### Input data

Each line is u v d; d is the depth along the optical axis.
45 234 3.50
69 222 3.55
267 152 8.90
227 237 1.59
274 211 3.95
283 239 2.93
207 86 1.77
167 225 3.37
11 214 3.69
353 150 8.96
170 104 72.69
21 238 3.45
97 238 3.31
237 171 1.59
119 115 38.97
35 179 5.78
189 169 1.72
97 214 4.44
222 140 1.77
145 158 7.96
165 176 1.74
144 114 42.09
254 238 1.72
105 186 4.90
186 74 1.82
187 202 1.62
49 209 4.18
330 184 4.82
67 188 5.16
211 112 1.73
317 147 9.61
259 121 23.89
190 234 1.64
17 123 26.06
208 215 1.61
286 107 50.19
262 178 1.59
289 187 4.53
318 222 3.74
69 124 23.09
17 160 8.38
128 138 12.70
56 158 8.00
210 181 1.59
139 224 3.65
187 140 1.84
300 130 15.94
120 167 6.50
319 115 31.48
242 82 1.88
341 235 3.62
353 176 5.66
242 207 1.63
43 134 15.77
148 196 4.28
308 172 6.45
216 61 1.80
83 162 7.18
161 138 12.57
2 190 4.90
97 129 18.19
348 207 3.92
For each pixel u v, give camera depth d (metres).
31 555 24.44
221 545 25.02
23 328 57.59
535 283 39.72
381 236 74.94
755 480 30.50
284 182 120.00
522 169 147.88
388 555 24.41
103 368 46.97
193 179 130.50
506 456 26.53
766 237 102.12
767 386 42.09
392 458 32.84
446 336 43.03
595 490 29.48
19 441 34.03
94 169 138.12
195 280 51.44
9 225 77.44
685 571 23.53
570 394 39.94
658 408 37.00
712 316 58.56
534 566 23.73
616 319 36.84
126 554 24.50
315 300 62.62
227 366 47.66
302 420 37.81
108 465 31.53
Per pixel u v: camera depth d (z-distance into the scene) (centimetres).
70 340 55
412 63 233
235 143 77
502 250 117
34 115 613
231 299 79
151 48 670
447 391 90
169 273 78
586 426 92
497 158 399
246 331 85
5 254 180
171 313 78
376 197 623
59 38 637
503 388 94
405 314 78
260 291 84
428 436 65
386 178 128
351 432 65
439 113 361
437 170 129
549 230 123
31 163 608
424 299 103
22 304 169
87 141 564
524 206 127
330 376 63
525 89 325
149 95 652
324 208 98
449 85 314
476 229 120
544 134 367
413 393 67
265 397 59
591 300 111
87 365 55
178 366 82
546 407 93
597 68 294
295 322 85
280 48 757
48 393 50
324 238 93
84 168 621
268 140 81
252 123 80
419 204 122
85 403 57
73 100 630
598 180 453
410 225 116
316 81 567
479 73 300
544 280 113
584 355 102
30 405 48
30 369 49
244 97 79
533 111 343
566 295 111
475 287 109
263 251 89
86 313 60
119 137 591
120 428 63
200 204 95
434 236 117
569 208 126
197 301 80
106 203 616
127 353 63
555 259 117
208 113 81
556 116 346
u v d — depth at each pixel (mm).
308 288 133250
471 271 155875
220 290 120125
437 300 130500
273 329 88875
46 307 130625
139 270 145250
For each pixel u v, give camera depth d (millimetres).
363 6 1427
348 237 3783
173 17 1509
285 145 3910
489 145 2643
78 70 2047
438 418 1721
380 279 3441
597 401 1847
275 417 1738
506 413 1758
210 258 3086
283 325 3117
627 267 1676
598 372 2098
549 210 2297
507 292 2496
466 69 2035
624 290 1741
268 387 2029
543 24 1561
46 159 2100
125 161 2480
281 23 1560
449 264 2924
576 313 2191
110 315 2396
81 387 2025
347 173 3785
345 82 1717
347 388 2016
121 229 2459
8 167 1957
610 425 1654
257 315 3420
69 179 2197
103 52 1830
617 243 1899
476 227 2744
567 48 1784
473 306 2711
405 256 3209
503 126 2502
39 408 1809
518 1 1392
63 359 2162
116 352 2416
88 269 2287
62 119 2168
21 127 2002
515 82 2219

######

> **Directions**: Search the entries for the string "pixel" and copy each line where it occurs.

> **Response to this task**:
For each pixel u v, give camera depth d (metres).
Per pixel u v: camera depth d (z-distance into the scene) (centimetres).
u v d — depth at each pixel (mm).
For each pixel u v, give camera depth d (millimetres).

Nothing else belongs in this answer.